Now he was concerned about the murals, he thought at the very least they must be lewd. Some provincial Medmenham set he imagined building this bath-house, ambitious to reproduce the Hell-Fire Club in their own gardens. But lowering his eyes tentatively to look, expecting grave disappointment, expecting a grand fancy rendered simply sordid, he found nothing like it.
King Arthur and Excalibur he found, Oberon and Puck he found, Wayland in his smithy and other men or fairies that he couldn’t identify, but all surely harmless even to his nervous sensibilities.
And all flaking, too, some cracking as the plaster bulged behind them or staining darkly from beneath. Seeing one crack too long, too straight for nature, he went closer and found the outline of a door within the picture, found a painted leather strap to tug it open.
And tugged, and first saw the mirror that backed the door, that showed him his own shape marvellously moving in this still place. Then saw the closet behind the door, with its hooks and bars for hanging clothes, its slatted shelves for towels and other necessaries.
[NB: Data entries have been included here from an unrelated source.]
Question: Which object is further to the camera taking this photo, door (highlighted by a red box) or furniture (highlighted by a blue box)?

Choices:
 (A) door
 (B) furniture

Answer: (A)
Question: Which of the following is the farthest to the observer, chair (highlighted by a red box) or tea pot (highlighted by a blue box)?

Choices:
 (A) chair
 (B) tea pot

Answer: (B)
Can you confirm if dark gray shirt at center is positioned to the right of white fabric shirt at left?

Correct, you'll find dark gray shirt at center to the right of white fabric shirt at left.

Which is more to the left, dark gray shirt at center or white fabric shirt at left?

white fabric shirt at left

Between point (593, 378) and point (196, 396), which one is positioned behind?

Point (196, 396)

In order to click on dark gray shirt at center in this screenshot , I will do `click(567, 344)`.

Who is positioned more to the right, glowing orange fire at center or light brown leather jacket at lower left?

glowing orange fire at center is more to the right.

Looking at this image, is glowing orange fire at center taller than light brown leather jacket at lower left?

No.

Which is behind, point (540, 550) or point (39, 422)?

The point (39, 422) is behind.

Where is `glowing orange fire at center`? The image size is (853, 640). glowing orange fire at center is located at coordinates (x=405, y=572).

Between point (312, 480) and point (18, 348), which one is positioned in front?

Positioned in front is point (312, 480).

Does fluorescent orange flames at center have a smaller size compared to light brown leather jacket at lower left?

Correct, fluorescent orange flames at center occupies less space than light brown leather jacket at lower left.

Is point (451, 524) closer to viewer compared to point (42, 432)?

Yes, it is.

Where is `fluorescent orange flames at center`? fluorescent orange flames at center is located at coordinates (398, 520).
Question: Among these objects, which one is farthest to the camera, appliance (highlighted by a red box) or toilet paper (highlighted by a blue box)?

Closed that door and looked for others, found them regularly spaced around the chamber; and none hid anything more than an empty closet, until the last.
On the other side of the double doors was the iron spiral leading up; here, as though in secret reflection behind its concealing door, was a stone spiral leading down, leading into darkness.
Bold he could be, curious he certainly was; but he needed a light in his hand before he ventured those narrow steps. And hot food in his belly, that too.